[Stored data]
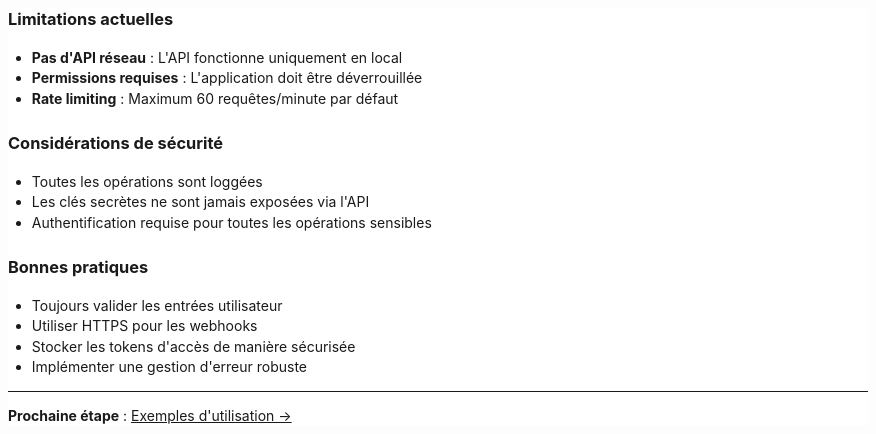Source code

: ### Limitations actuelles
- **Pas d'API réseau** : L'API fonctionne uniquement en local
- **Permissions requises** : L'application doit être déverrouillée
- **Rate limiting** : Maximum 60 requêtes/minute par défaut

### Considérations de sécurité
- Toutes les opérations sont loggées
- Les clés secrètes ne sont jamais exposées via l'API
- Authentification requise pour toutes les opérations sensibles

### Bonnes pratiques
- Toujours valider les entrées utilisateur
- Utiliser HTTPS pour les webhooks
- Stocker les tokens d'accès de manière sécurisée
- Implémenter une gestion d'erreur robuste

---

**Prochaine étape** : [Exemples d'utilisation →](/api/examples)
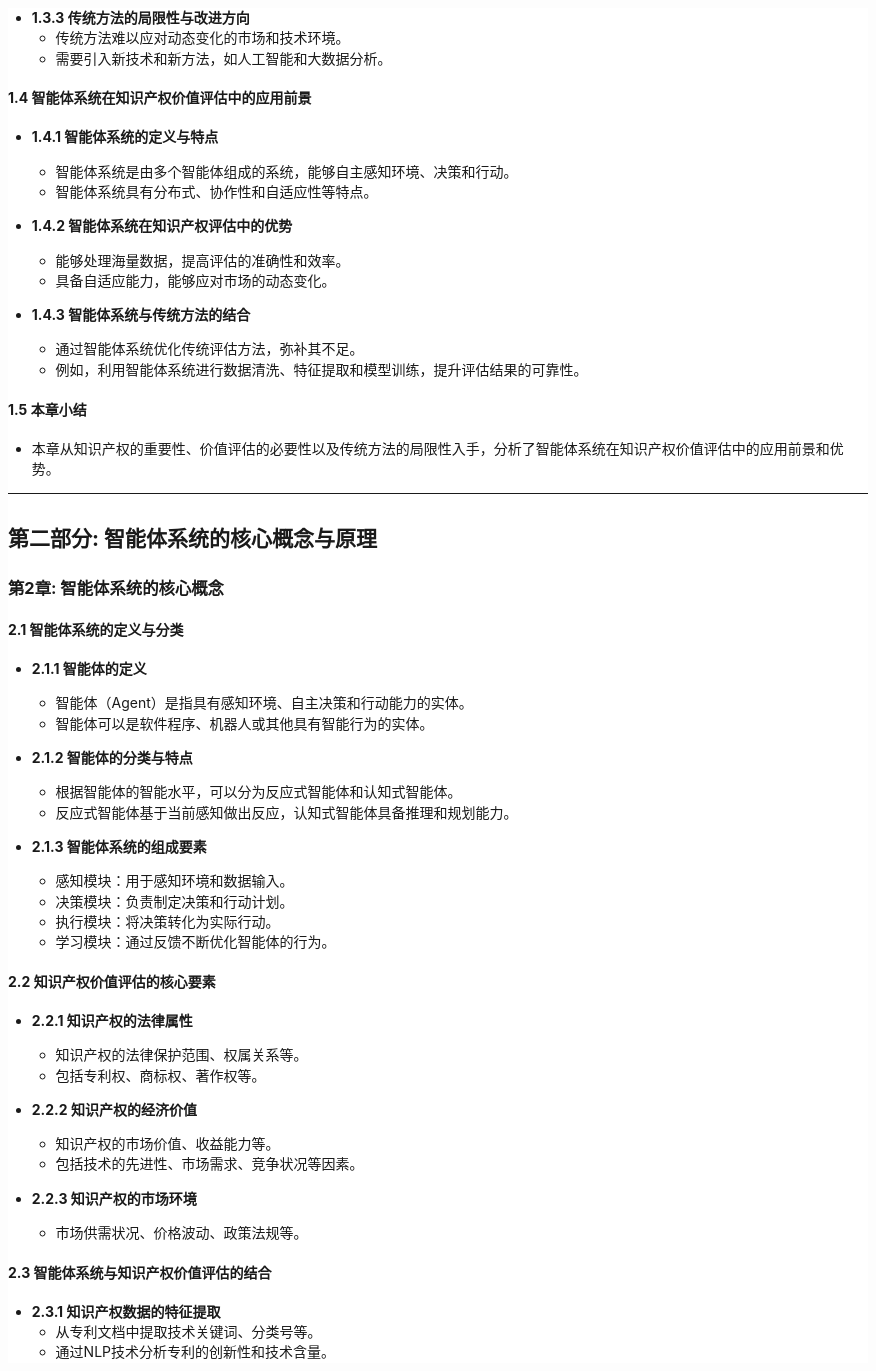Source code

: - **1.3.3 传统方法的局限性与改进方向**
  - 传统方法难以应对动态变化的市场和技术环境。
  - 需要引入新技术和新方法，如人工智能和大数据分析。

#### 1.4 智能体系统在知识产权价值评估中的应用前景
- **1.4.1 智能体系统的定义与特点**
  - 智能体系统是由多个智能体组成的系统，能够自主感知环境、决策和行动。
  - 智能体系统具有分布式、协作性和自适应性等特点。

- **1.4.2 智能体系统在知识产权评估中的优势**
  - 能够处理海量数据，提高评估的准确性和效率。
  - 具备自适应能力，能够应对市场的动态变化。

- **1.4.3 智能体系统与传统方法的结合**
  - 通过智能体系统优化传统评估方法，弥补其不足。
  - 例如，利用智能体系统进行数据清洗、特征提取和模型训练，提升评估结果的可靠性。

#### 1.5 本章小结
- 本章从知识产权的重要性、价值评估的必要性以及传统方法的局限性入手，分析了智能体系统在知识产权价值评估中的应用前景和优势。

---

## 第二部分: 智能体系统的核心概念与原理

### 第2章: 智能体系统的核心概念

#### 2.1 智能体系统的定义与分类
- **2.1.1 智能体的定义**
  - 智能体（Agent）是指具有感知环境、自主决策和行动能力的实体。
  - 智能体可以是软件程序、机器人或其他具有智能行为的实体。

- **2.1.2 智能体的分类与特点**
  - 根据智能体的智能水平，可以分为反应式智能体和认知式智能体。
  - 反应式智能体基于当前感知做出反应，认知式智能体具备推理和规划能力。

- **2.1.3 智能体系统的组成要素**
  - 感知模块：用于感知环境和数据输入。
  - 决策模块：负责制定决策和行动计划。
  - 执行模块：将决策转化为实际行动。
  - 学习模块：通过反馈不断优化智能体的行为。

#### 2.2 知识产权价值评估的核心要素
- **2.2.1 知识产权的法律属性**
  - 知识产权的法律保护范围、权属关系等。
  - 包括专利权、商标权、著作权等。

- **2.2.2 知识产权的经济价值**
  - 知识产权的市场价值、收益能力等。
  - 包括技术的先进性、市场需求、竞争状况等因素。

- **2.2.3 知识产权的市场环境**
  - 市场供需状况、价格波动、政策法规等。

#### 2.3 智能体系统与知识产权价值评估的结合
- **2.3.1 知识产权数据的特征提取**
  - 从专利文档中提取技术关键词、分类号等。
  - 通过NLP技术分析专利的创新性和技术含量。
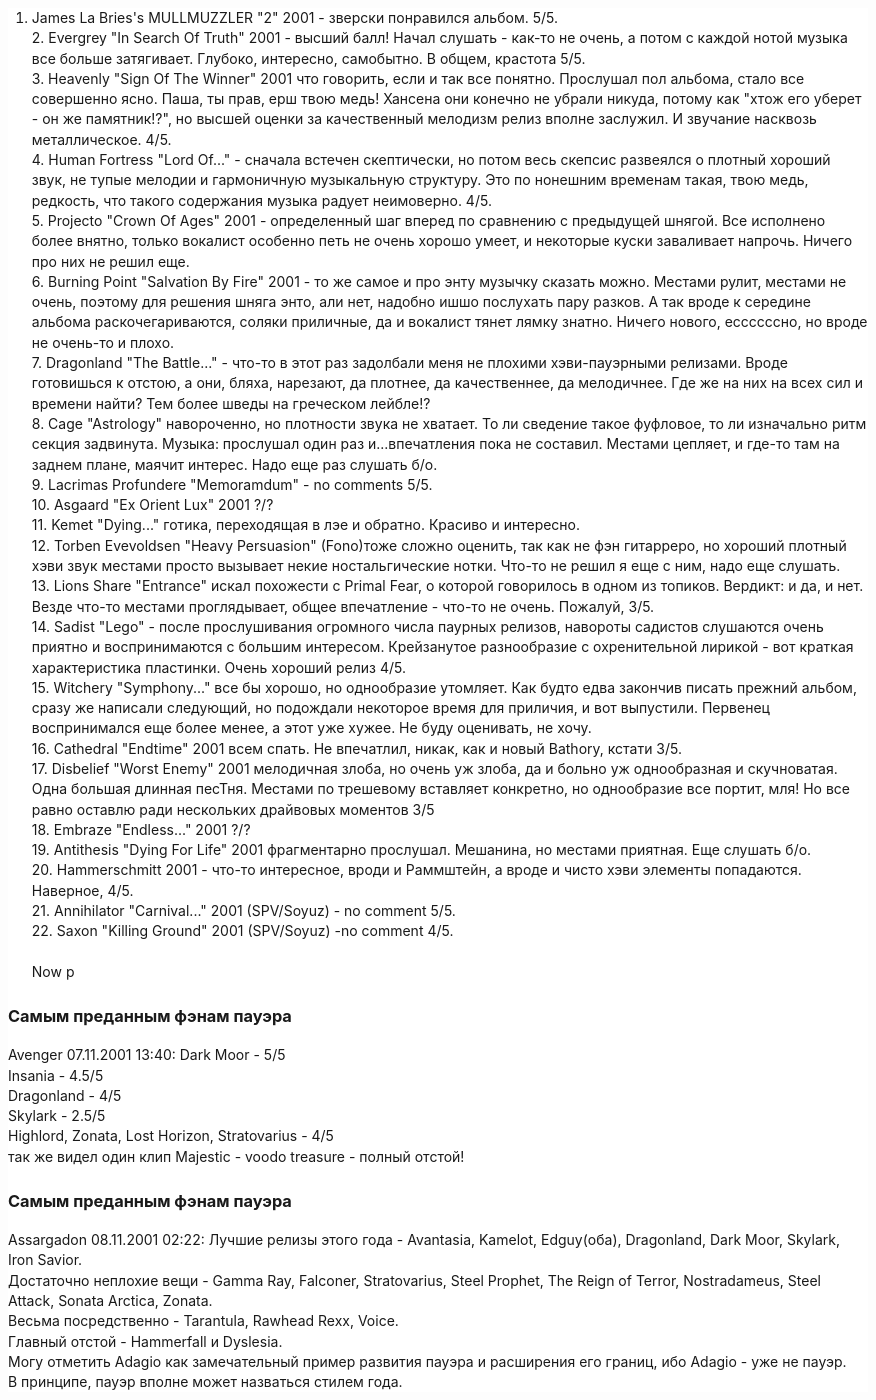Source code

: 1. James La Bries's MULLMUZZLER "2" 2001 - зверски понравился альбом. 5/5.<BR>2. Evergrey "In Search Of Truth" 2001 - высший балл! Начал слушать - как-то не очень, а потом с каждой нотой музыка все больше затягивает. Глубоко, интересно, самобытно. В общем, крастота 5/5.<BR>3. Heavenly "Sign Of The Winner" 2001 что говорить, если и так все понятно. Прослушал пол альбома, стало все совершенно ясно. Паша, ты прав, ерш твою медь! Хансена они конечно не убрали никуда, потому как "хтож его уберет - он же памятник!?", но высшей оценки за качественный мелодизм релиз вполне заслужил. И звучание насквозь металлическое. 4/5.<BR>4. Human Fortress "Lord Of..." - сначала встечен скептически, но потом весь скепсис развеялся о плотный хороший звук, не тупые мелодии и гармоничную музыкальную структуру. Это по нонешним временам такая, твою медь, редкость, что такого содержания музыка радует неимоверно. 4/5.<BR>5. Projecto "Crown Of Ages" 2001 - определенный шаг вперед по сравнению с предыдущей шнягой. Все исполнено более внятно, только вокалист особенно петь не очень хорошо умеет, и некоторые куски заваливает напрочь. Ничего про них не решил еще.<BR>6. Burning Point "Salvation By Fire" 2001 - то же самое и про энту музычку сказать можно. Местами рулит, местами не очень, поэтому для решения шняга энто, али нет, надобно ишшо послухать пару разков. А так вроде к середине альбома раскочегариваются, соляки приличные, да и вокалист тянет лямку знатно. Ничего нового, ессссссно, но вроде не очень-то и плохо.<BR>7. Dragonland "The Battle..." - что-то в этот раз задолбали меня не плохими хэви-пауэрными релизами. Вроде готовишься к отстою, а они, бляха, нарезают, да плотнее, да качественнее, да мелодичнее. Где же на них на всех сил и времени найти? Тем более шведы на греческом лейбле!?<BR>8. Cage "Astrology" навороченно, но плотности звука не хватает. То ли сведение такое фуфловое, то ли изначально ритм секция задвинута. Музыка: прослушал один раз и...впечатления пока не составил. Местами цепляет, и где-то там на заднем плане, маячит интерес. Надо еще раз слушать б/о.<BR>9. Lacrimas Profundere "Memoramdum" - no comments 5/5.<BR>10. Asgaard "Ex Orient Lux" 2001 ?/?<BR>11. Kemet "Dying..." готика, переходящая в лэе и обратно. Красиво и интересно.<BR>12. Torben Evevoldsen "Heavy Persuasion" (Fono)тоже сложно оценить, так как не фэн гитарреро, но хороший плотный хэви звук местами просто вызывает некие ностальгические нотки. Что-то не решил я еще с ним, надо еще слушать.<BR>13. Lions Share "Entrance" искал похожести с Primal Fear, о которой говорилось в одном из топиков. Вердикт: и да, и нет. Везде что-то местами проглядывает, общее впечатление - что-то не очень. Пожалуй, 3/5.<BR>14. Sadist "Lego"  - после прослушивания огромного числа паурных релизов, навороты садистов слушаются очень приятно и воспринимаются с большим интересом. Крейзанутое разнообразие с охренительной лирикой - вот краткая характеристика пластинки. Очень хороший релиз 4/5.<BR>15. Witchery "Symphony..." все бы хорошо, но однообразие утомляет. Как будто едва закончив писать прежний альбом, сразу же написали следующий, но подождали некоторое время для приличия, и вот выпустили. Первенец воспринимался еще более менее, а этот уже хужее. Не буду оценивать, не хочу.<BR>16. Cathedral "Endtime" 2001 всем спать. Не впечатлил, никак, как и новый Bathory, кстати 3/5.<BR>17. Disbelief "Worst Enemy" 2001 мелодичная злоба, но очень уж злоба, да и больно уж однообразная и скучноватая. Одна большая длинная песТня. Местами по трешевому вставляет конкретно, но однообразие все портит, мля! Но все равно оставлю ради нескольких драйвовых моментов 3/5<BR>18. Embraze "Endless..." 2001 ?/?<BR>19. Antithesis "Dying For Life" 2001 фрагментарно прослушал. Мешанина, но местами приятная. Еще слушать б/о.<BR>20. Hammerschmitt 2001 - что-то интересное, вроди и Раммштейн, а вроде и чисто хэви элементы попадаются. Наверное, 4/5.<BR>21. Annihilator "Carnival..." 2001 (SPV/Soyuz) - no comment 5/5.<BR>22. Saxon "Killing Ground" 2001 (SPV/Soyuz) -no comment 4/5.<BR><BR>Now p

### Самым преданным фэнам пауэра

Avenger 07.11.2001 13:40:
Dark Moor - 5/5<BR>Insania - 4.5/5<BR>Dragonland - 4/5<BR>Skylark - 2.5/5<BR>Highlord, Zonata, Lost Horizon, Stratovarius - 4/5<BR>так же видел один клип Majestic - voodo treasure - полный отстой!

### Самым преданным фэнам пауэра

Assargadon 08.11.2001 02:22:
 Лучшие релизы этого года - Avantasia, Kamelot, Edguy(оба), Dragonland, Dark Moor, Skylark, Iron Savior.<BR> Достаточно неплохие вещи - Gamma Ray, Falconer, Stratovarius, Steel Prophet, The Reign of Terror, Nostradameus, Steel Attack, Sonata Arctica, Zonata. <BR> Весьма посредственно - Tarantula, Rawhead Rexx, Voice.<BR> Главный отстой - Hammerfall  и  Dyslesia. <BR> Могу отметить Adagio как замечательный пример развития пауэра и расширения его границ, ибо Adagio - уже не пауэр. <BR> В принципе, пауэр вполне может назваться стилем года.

Request: Could you repeat exactly the lines above from the line with "### 第2章: 智能体系统的核心概念" up to and including the line with "- 知识产权的法律保护范围、权属关系等。", and only those?

Finished task:
### 第2章: 智能体系统的核心概念

#### 2.1 智能体系统的定义与分类
- **2.1.1 智能体的定义**
  - 智能体（Agent）是指具有感知环境、自主决策和行动能力的实体。
  - 智能体可以是软件程序、机器人或其他具有智能行为的实体。

- **2.1.2 智能体的分类与特点**
  - 根据智能体的智能水平，可以分为反应式智能体和认知式智能体。
  - 反应式智能体基于当前感知做出反应，认知式智能体具备推理和规划能力。

- **2.1.3 智能体系统的组成要素**
  - 感知模块：用于感知环境和数据输入。
  - 决策模块：负责制定决策和行动计划。
  - 执行模块：将决策转化为实际行动。
  - 学习模块：通过反馈不断优化智能体的行为。

#### 2.2 知识产权价值评估的核心要素
- **2.2.1 知识产权的法律属性**
  - 知识产权的法律保护范围、权属关系等。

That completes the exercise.